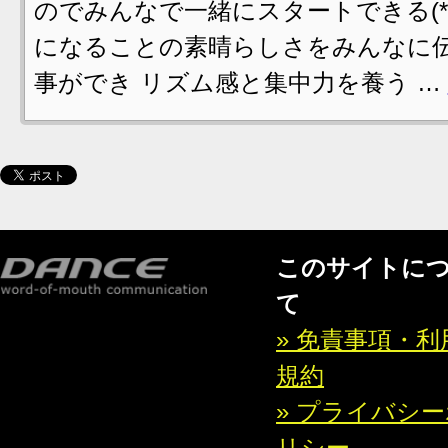
のでみんなで一緒にスタートできる(*^
になることの素晴らしさをみんなに伝
事ができ リズム感と集中力を養う …
このサイトに
て
» 免責事項・利
規約
» プライバシ
リシー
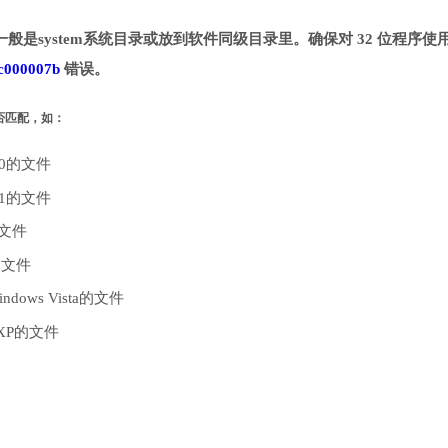
。一般是system系统目录或放到软件同级目录里。确保对 32 位程序使用 
c000007b
错误。
是否匹配，如：
10的文件
.1的文件
的文件
的文件
dows Vista的文件
 XP的文件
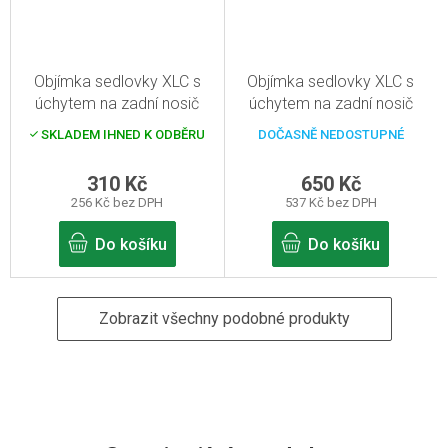
Objímka sedlovky XLC s
Objímka sedlovky XLC s
úchytem na zadní nosič
úchytem na zadní nosič
31,8 mm
32,6 mm
SKLADEM IHNED K ODBĚRU
DOČASNĚ NEDOSTUPNÉ
310 Kč
650 Kč
256 Kč bez DPH
537 Kč bez DPH
Do košíku
Do košíku
Zobrazit všechny podobné produkty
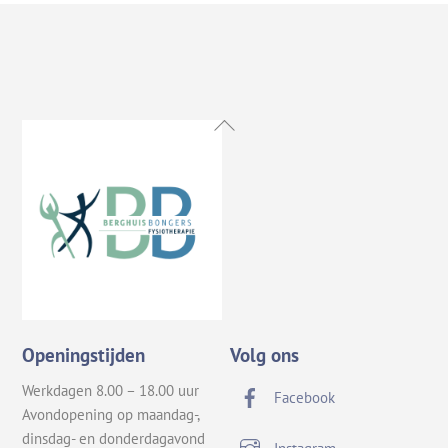
Back
To
Top
Openingstijden
Volg ons
Werkdagen 8.00 – 18.00 uur
Facebook
Avondopening op maandag-,
dinsdag- en donderdagavond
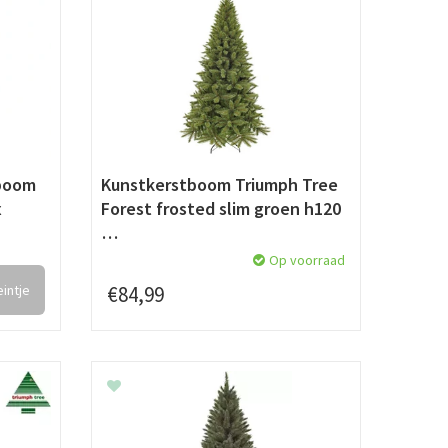
tboom
Kunstkerstboom Triumph Tree
x
Forest frosted slim groen h120
…
Op voorraad
intje
€
84
,
99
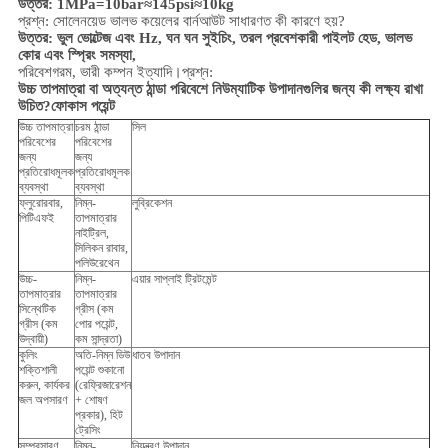
উত্তর: 1MPa=10bar≈145psi≈10kg
প্রশ্ন: সোলেনয়েড ভালভ কয়েলের বার্নআউট সাধারণত কী কারণে হয়?
উত্তর: ভুল ভোল্টেজ এবং Hz, ঘন ঘন সুইচিং, তরল প্রবেশকারী পাইলট হেড, ভালভ
কোর এবং স্প্রিং সমস্যা,
পরিবেশ
গরম, ভারী কম্পন ইত্যাদি।
প্রশ্ন:
উচ্চ তাপমাত্রা বা অত্যন্ত ঠান্ডা পরিবেশে নিউম্যাটিক উপাদানগুলির জন্য কী লক্ষ্য রাখা
উচিত?
ফোকাস পয়েন্ট
উচ্চ তাপমাত্রা
চরম ঠান্ডা
সিল
পরিবেশের
পরিবেশের
জন্য
জন্য
প্রতিরোধমূলক
প্রতিরোধমূলক
ব্যবস্থা
ব্যবস্থা
ফ্লুরোরবার,
নিম্ন-
লুব্রিকেশন
পিটিএফই
তাপমাত্রার
নাইট্রিল,
সিলিকন রাবার,
পলিউরেথেন
উচ্চ-
নিম্ন-
এয়ার সাপ্লাই ট্রিটমেন্ট
তাপমাত্রার
তাপমাত্রার
সিন্থেটিক
গ্রীস (কম
গ্রীস (কম
পোর পয়েন্ট,
উদ্বায়ী)
কম সান্দ্রতা)
কুলিং
অতি-নিম্ন ডিউ
ধাতব উপাদান
শক্তিশালী
পয়েন্ট শুকানো
করুন, কার্যকর
(রেফ্রিজারেশন
জল অপসারণ
+ শোষণ
প্রকার), হিট
ট্রেসিং
সম্প্রসারণ
নিম্ন-
নিয়ন্ত্রণ উপাদান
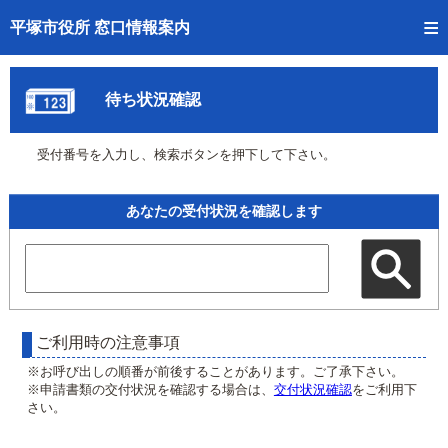
トップページへ
平塚市役所 窓口情報案内
ご利用方法
待ち状況確認
事前予約
受付番号を入力し、検索ボタンを押下して下さい。
予約状況確認
窓口混雑状況
あなたの受付状況を確認します
待ち状況確認
交付状況確認
混雑予想カレンダー
ご利用時の注意事項
※お呼び出しの順番が前後することがあります。ご了承下さい。
※申請書類の交付状況を確認する場合は、
交付状況確認
をご利用下
さい。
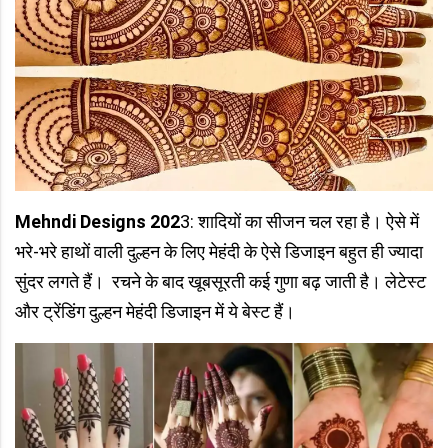
Mehndi Designs 202
3: शादियों का सीजन चल रहा है। ऐसे में
भरे-भरे हाथों वाली दुल्हन के लिए मेहंदी के ऐसे डिजाइन बहुत ही ज्यादा
सुंदर लगते हैं। रचने के बाद खूबसूरती कई गुणा बढ़ जाती है। लेटेस्ट
और ट्रेंडिंग दुल्हन मेहंदी डिजाइन में ये बेस्ट हैं।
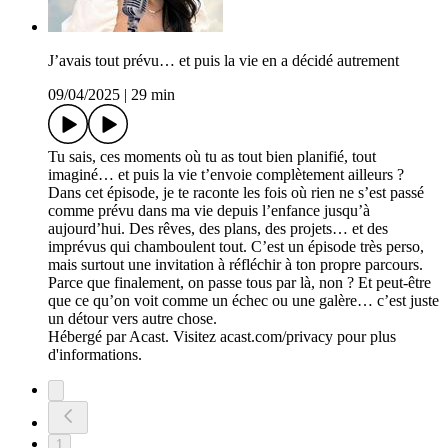
J’avais tout prévu… et puis la vie en a décidé autrement
09/04/2025
|
29 min
Tu sais, ces moments où tu as tout bien planifié, tout
imaginé… et puis la vie t’envoie complètement ailleurs ?
Dans cet épisode, je te raconte les fois où rien ne s’est passé
comme prévu dans ma vie depuis l’enfance jusqu’à
aujourd’hui. Des rêves, des plans, des projets… et des
imprévus qui chamboulent tout. C’est un épisode très perso,
mais surtout une invitation à réfléchir à ton propre parcours.
Parce que finalement, on passe tous par là, non ? Et peut-être
que ce qu’on voit comme un échec ou une galère… c’est juste
un détour vers autre chose.
Hébergé par Acast. Visitez acast.com/privacy pour plus
d'informations.
1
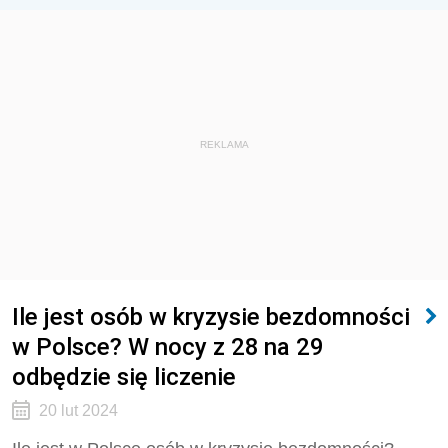
REKLAMA
Ile jest osób w kryzysie bezdomności
w Polsce? W nocy z 28 na 29
odbędzie się liczenie
20 lut 2024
--*--
→ Problem details:
From the rows above, please repeat everything from the line containing "J’avais tout prévu…" down to the line containing "comme prévu dans", including both of those lines.

→ Answer to the exercise:
J’avais tout prévu… et puis la vie en a décidé autrement
09/04/2025
|
29 min
Tu sais, ces moments où tu as tout bien planifié, tout
imaginé… et puis la vie t’envoie complètement ailleurs ?
Dans cet épisode, je te raconte les fois où rien ne s’est passé
comme prévu dans ma vie depuis l’enfance jusqu’à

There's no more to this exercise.